--- WHAT IS NEEDED ---
Your answer should be a single number: the count of lines in the listing that contain "sending".

--- ENTRIES PROVIDED ---
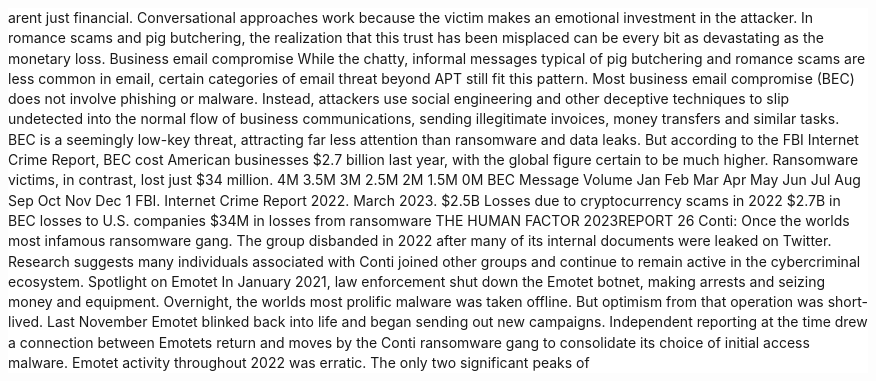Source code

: arent just financial. Conversational approaches work because the victim makes 
an emotional investment in the attacker. In romance scams and pig butchering, 
the realization that this trust has been misplaced can be every bit as devastating 
as the monetary loss. 
Business email compromise
While the chatty, informal messages typical of pig butchering and romance scams 
are less common in email, certain categories of email threat beyond APT still fit 
this pattern. Most business email compromise (BEC) does not involve phishing or 
malware. Instead, attackers use social engineering and other deceptive techniques 
to slip undetected into the normal flow of business communications, sending 
illegitimate invoices, money transfers and similar tasks.
BEC is a seemingly low\-key threat, attracting far less attention than ransomware 
and data leaks. But according to the FBI Internet Crime Report, BEC cost 
American businesses $2\.7 billion last year, with the global figure certain to be 
much higher. Ransomware victims, in contrast, lost just $34 million.
4M
3\.5M
3M
2\.5M
2M
1\.5M
0M
BEC Message Volume
Jan
Feb
Mar
Apr
May
Jun
Jul
Aug Sep
Oct
Nov Dec
1 
FBI. Internet Crime Report 2022\. March 2023\.
$2\.5B
Losses due to cryptocurrency 
scams in 2022
$2\.7B
in BEC losses to U.S. companies
$34M
in losses from ransomware
THE HUMAN FACTOR 2023REPORT
26
Conti:
Once the worlds most infamous 
ransomware gang. The group 
disbanded in 2022 after many of its 
internal documents were leaked on 
Twitter. Research suggests many 
individuals associated with Conti 
joined other groups and continue to 
remain active in the cybercriminal 
ecosystem.
Spotlight on Emotet
In January 2021, law enforcement shut down the Emotet botnet, 
making arrests and seizing money and equipment. Overnight, the 
worlds most prolific malware was taken offline. But optimism from 
that operation was short\-lived. Last November Emotet blinked 
back into life and began sending out new campaigns. Independent 
reporting at the time drew a connection between Emotets return and 
moves by the Conti ransomware gang to consolidate its choice of 
initial access malware.
Emotet activity throughout 2022 was erratic. The only two significant peaks of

--- TASK ANSWER ---
2